No Cross, no Christianity

Giles Fraser is an Anglican clergyman who doesn’t much like evangelicals or Holy Trinity Brompton or any church that is large and successful or Alpha. He thinks that people who have “a personal relationship” with Jesus are creepy.

He reserves a particular dislike, though, for those who believe that Jesus’ death on the cross was a moment of triumph:

Which is why, for the worst sort of Cheesus-loving evangelicals, the cross of Good Friday is actually celebrated as a moment of triumph. This is theologically illiterate. Next week, in the run up to Easter, Christianity goes into existential crisis. It fails.

The disciples run away, unable to cope with the impossible demands placed upon them. The hero they gave up everything to follow is exposed to public ridicule and handed over to Roman execution. And the broken man on the cross begins to fear that God is no longer present.

I suspect what is really rubbing him up the wrong way is that evangelicals believe that, in his time of suffering on the cross, Jesus took upon himself the sins of the whole world – even those of Giles Fraser.

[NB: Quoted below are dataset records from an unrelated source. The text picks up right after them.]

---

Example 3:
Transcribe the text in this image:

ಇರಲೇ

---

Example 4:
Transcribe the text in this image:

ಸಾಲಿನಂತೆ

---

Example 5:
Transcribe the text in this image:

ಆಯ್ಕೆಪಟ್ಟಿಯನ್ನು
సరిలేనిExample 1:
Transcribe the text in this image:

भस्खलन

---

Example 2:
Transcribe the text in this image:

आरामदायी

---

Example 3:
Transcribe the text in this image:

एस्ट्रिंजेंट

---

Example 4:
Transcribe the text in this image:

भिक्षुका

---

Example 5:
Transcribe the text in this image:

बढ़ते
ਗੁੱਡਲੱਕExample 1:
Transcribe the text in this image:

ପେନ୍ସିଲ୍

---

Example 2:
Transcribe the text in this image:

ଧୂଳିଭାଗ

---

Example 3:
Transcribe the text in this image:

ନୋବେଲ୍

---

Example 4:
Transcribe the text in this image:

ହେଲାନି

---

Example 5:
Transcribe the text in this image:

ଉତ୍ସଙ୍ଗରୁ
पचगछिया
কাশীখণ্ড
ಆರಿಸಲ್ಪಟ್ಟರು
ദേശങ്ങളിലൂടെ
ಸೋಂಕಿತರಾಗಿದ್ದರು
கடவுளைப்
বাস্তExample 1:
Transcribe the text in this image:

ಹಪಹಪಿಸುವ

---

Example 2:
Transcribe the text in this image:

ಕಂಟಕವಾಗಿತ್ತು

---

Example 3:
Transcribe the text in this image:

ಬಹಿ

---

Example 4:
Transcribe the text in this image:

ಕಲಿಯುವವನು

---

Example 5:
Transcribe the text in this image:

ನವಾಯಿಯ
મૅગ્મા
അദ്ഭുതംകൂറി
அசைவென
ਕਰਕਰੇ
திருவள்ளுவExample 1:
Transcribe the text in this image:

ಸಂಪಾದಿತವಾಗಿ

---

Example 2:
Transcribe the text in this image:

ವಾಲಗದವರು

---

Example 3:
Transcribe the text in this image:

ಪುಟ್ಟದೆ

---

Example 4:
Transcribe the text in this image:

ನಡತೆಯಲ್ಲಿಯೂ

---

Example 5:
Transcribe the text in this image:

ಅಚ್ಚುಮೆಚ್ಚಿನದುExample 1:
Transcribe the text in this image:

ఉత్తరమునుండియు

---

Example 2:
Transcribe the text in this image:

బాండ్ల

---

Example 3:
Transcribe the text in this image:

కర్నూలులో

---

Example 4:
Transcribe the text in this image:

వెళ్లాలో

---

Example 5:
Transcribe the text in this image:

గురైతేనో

He bore the wrath of God the Father for those sins so that we wouldn’t have to, thereby reconciling us to the Father once and for all. How can such a Redemption not be a triumph?

Theological liberals like Giles Fraser don’t like to think about the wrath of God, the innate sinfulness of man and the fact that a holy, just God must punish sin. Theirs is a sub-Christian faith, empty, meaningless, incoherent and worthy of derision.

Without the triumph of the Cross, there is no Christianity.

1,400 year old grave contains remains wearing a cross

From here:

Laid to rest in her best clothes and lying on an ornamental bed, she was probably of noble blood.

Quite how the 16-year-old Anglo Saxon girl died and who she was remain a mystery.

But she was buried wearing a gold cross – suggesting she was one of Britain’s earliest Christians.

[…..]

It was probably sewn into her clothing around the neck and may have been worn in her daily life.

It’s taken 1,400 years for the British government to decide that the cross is not something that it will tolerate being worn “in daily life” and for an Archbishop of Canterbury to declare that a cross is something “religious people make and hang on to as a substitute for true faith”

Such is the march of progress.

A new reason to ban crosses

And this one is even more farfetched than most:

A taxi boss has hit out after one of her drivers was told to remove a religious cross from his vehicle’s dashboard – because it looked ‘very phallic’.

Clair Cook was told by her local council that her driver’s symbol should be removed because they had had a complaint from a 15-year-old schoolboy that the cross was a ‘fake penis’.

It didn’t seem occur to anyone that to a 15-year-old schoolboy almost everything looks ‘very phallic’.